Sept. 15, 2010 - 17:05 By
The chief of a presidential committee on defense advancement said Wednesday that South Korea should secure weapons capable of incapacitating the North’s weapons of mass destruction to deal with its growing military threats.

Lee Sang-woo of the 15-member committee made the remarks amid escalating public calls for military reform aimed at enhancing the country’s defense capabilities against North Korean provocations.

“Unless North Korea abandons its WMDs, South Korea, which has decided not to possess WMDs, has no way to be militarily superior to its communist neighbor,” Lee said during his keynote speech at a security seminar hosted by three local security research institutes.

“The South, which maintains a denuclearization policy, can prevent the North’s military superiority only when it has the non-nuclear precision strike capabilities that could incapacitate its WMDs before they are put to use.”

Lee, former head of Hallym University and professor of political science, also voiced caution against the planned troop drawdown. Under the Military Reform Plan 2020, which was crafted by the former Roh Moo-hyun government in 2005, the military plans to reduce the number of troops to 517,000 by 2020 from the current 650,000.

“Considering that the North has deployed ground troops two times more than ours in the frontline areas, the early reduction of our troops is not desirable,” Lee said.

“We should maintain our troops at a certain level until the North significantly reduces its ground troop numbers. We also need to maintain the term of mandatory military service at a certain level given our limited size of the military workforce.”

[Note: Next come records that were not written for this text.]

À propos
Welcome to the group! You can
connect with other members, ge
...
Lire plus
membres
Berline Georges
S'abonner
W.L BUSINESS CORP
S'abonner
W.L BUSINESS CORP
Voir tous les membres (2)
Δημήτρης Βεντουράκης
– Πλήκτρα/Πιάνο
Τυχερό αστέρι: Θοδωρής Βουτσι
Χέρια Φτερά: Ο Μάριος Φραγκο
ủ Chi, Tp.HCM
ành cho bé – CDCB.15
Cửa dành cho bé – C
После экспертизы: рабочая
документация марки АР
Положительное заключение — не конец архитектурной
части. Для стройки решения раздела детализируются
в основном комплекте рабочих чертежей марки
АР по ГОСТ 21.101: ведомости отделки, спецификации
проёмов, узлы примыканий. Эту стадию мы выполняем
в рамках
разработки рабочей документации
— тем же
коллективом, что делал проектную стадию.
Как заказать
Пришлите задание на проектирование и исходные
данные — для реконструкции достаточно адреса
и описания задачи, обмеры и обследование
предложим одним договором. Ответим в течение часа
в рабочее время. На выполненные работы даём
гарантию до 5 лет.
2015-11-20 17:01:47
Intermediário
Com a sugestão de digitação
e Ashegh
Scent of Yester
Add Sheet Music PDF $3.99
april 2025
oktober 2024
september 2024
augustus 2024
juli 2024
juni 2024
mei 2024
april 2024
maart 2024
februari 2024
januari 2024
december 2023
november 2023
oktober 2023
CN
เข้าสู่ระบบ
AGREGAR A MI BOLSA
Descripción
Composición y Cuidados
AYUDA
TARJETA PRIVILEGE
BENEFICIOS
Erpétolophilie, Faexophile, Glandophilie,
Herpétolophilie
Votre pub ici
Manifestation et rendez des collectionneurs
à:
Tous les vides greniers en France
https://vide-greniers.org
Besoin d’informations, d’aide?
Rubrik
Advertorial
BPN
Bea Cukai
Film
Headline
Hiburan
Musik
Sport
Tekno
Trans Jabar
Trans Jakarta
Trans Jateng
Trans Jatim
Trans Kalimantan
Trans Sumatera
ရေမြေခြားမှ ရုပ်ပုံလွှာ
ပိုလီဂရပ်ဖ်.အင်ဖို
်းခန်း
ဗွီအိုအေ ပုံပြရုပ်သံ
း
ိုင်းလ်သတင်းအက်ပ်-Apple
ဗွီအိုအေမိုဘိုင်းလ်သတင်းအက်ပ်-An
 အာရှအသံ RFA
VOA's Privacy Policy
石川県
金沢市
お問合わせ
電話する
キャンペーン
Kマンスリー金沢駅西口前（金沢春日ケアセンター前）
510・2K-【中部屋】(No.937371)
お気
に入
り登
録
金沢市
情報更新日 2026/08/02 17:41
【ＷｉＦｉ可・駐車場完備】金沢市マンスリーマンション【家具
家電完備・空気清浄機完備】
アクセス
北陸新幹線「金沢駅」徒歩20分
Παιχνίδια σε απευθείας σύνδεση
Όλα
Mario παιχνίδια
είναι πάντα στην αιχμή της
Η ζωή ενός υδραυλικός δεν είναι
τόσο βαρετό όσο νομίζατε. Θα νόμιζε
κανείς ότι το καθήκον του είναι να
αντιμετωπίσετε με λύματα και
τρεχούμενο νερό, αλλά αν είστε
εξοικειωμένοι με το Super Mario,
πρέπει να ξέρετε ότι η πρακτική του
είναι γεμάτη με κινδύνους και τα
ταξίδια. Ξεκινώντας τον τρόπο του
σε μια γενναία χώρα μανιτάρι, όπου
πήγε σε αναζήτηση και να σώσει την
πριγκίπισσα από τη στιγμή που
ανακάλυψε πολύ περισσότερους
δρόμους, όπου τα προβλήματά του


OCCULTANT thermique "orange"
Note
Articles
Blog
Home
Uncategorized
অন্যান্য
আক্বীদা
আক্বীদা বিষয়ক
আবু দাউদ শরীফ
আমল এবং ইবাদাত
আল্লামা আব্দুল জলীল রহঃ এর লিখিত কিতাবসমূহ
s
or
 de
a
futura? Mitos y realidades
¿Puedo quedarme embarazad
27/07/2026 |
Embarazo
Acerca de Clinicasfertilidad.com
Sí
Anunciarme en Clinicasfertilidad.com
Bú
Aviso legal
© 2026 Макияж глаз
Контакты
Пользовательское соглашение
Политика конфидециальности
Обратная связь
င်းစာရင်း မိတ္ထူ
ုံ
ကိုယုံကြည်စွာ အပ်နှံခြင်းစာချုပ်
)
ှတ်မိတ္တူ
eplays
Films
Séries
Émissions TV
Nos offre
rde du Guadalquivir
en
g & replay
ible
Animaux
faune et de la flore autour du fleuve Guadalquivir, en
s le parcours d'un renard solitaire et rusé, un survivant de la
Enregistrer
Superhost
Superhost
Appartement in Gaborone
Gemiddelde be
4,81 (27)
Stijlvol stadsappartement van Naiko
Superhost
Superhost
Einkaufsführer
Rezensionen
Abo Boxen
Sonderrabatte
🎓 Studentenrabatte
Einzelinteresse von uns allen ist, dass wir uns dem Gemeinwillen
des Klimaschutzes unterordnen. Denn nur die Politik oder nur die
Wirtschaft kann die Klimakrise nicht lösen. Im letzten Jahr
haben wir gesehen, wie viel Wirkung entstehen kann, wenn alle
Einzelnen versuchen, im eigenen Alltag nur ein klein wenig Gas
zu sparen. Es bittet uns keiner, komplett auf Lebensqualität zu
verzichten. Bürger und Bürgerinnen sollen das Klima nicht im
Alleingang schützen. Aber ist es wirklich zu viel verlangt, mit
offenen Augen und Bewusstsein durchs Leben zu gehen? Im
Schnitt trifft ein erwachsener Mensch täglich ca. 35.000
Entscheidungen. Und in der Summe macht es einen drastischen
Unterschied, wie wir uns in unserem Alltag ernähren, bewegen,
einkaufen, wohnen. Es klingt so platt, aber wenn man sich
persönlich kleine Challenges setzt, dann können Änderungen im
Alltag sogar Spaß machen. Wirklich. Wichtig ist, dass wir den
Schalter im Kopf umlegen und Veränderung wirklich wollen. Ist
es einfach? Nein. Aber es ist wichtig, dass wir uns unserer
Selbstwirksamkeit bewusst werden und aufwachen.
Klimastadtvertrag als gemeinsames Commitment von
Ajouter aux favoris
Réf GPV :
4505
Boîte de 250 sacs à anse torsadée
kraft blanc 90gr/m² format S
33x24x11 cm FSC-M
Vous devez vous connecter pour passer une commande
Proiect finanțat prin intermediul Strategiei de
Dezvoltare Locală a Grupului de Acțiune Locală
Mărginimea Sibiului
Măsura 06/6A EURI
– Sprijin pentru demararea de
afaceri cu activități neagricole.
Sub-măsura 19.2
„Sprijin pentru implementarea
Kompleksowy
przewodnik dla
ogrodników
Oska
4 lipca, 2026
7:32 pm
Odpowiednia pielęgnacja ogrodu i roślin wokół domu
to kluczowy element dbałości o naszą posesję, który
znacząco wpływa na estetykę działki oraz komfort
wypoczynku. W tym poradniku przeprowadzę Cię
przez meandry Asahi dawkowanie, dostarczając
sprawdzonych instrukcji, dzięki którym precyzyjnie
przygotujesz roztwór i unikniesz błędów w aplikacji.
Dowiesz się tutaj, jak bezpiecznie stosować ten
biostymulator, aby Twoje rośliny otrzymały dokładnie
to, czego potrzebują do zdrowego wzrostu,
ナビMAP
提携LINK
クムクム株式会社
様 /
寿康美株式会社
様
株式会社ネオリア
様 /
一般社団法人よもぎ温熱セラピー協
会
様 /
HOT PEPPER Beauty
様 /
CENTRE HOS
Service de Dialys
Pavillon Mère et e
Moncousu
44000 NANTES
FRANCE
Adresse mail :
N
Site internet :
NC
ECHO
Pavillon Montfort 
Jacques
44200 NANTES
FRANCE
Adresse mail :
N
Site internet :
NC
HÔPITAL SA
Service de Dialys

Lee also pointed out that the commanding structure in the military is too complicated for the troops to effectively and efficiently operate.

“The military has too many stages and its structure is complicated. Each unit with such a structure is controlled in a pyramid shape, which is inappropriate for the military to nimbly respond to any battle situation,” Lee said.

Touching on North Korean provocations, he stressed the need for the military to change its policy stance from a “passive defense strategy” to an “active deterrence strategy.”